The Conservative Party risked the latter mistake with Lee Anderson. It believes, rightly, that someone of his politics – a former Labour man, who found his social conservatism and opposition to the EU was not welcome on the left – can have a place in the big Tory tent. It helped him into Parliament, as the Red Wall was toppled by voters who had been on a similar journey to the newly elected MP for Ashfield. But then, somehow, it made the error of assuming that Lee Anderson wasn’t just of the Red Wall, or from the Red Wall, or a by-product of winning the Red Wall, but that he actually was the Red Wall.

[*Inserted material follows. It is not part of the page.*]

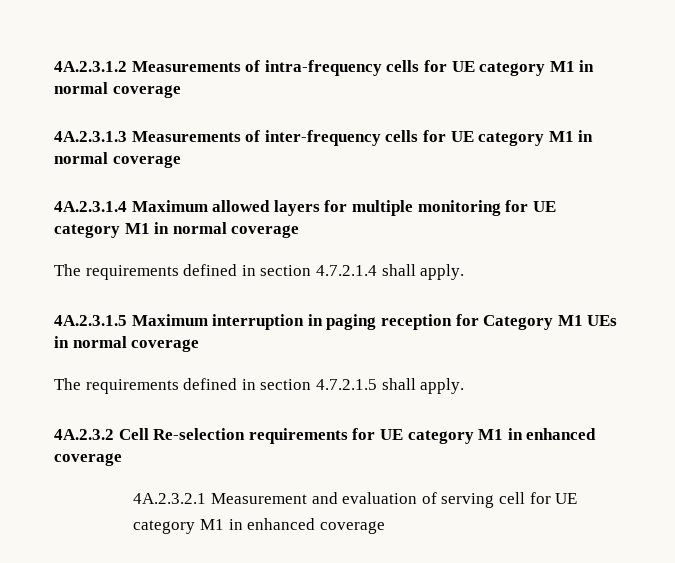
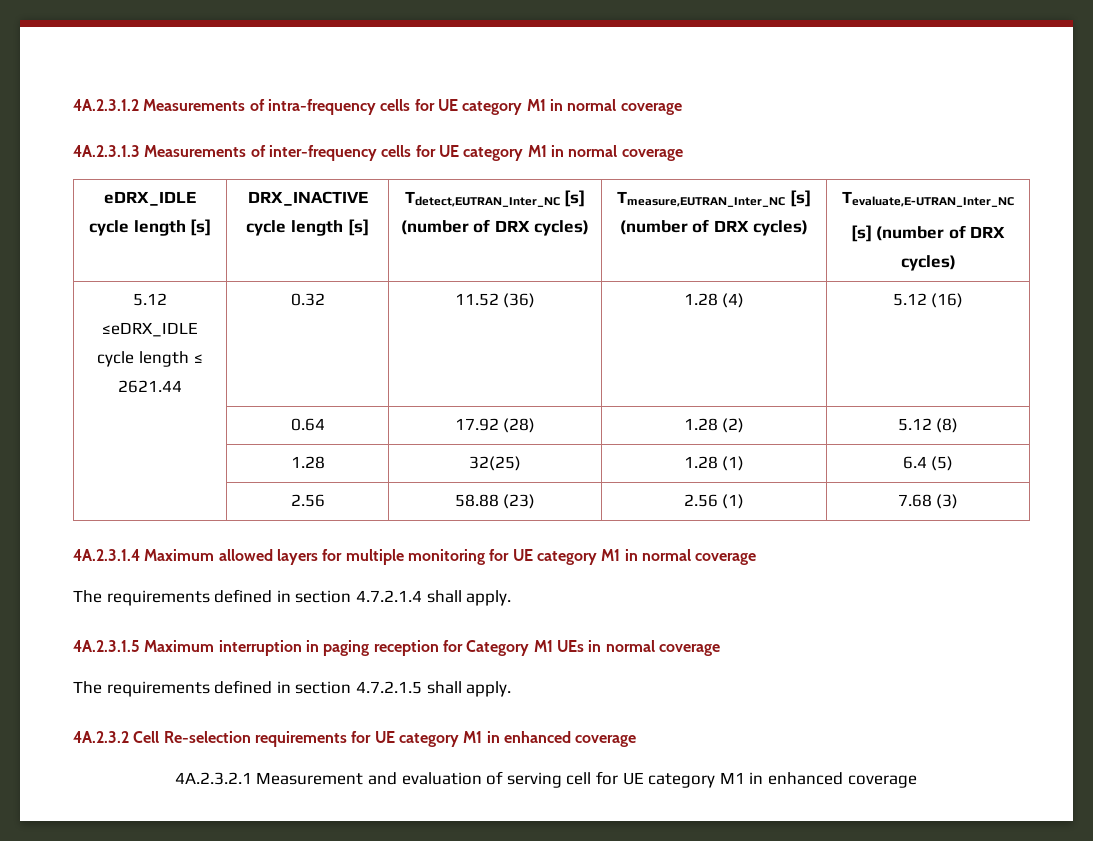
(181, 161) none -> [104,191,196,206] [88,219,212,236] [247,191,368,206] [246,219,369,236] [404,190,586,207] [400,219,590,236] [617,190,811,207] [619,219,809,236] [842,191,1014,207] [850,225,1006,242] [900,255,956,271] [133,293,167,306] [102,322,198,337] [97,351,203,367] [118,380,182,393] [290,293,325,306] [454,293,536,308] [683,293,745,308] [892,293,964,308] [290,418,325,431] [454,418,536,433] [683,418,745,433] [897,418,959,433] [290,456,325,469] [469,456,521,471] [683,456,745,471] [902,456,954,471] [290,494,325,507] [454,494,536,509] [683,494,745,509] [897,494,959,509] // eDRX_IDLE cycle length [s] | DRX_INACTIVE cycle length [s] | Tdetect,EUTRAN_Inter_NC [s] (number of DRX cycles) | Tmeasure,EUTRAN_Inter_NC [s] (number of DRX cycles) | Tevaluate,E-UTRAN_Inter_NC // [s] (number of DRX cycles) // 5.12 ≤eDRX_IDLE cycle length ≤ 2621.44 | 0.32 | 11.52 (36) | 1.28 (4) | 5.12 (16) // | 0.64 | 17.92 (28) | 1.28 (2) | 5.12 (8) // | 1.28 | 32(25) | 1.28 (1) | 6.4 (5) // | 2.56 | 58.88 (23) | 2.56 (1) | 7.68 (3)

Perhaps some of those to whom these constituencies were new foreign territory just didn’t know any better, but they fell hard for the hype. They didn’t just accept Anderson, they decided they needed him. They made him deputy chairman of the party, put him on the payroll and then the TV. They concluded they couldn’t afford to lose him – and so he began his rampage, leaving the party to clear up after him.
That power imbalance was unsustainable, and was bound to get worse as he pushed ever more boundaries. It was also unjustified. While Anderson could be part of an effective campaign, speaking to one part of the wide Johnson Conservative coalition, his most self-indulgent excesses had increasingly little to do with what made that 2019 campaign effective.
The Red Wall wasn’t won by pessimism and doom, or dire predictions of the demise of Britain, but by what was at heart an optimistic pitch to people who felt worried and frustrated. The Conservative Party campaigned to level the country up, but not by talking the country down.
It never made any sense to conclude that the spokesman for voters who backed that positive campaign was someone who seems dedicated to being unremittingly negative – and his elevation exacerbated his taste for causing controversy at any price.
Eventually he found his party’s limit, even if he is yet to find his own.